In conclusion, the exchanges collectively confirmed the findings from the SeBS reports published so far and reinforced the message that Sentinels data is generating concrete benefits for society. Users are eager to exploit Copernicus data as a support to their manifold activities. As succinctly summarized by Jarkko Toivola, Head of the Maritime Unit and Director Waterways at the Finnish Transport Infrastructure Agency, can we have………“More pictures please!”.

Finally, the workshop itself provided some useful lessons for the organisers which can be summarised as:

  • The SeBS approach seems to be effective. The methodology is robust and provides a sound framework for the analysis. It should be constantly reviewed and reinforced where possible.

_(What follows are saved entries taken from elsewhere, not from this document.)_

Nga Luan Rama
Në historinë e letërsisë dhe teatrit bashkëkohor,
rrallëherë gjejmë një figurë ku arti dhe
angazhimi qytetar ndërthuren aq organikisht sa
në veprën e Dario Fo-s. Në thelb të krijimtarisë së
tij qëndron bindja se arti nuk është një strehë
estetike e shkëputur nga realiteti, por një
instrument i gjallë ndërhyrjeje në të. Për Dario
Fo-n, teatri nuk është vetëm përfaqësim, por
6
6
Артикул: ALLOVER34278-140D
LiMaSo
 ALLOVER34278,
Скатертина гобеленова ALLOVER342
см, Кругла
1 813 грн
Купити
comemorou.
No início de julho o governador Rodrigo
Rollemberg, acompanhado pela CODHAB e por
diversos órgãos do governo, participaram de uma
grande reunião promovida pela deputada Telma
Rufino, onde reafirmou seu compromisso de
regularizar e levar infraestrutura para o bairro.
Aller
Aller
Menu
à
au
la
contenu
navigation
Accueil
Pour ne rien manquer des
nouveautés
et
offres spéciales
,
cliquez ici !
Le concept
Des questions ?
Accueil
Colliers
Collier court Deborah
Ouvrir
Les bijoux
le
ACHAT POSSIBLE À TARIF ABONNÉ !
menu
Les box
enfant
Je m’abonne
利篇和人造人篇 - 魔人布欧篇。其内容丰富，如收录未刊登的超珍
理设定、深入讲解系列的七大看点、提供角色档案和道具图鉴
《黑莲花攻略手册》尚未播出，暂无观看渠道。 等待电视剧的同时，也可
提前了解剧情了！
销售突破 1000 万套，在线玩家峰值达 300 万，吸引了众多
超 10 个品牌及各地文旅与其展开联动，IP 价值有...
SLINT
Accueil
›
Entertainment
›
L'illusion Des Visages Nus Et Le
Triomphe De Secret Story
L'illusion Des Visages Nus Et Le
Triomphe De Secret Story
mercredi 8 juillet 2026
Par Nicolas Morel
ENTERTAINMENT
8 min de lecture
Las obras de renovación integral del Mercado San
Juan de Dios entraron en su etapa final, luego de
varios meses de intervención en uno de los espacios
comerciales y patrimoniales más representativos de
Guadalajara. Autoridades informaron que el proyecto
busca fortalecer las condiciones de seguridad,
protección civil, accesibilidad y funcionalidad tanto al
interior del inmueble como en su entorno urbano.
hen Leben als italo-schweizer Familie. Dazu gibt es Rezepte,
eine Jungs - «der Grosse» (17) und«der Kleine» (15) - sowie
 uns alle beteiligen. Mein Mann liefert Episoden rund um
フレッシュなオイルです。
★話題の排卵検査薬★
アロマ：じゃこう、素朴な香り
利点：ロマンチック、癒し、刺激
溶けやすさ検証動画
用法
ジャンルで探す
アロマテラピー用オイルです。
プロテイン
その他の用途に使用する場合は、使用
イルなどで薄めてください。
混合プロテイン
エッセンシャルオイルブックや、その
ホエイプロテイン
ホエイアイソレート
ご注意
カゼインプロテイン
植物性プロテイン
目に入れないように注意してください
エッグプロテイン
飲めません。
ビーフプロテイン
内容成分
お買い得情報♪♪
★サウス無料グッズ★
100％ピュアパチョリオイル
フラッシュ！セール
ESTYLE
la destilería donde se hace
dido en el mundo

  • The commitment of SeBS cases’ primary users is key to understand the nature of value brought by the Sentinels data for their own organisations and is also key to communicate. Their willingness to devote time to the workshop was felt as a good indicator that their organisations are also able to profit from the detailed analyses carried out.
  • The workshop was long and dense. Yet, much more time could have been devoted to discussing the single The 10 to 12 minutes allocated for each full case allowed a highly interesting discussion which could have been taken even further had time permitted. This suggests that dedicated mini-workshops could be organised.
  • The videos were highly appreciated: they provide a succinct and entertaining summary of the cases in a readily communicable form. As a matter of fact, many persons have asked for access following the workshop. All videos are now published on the project website alongside the case reports and flyers.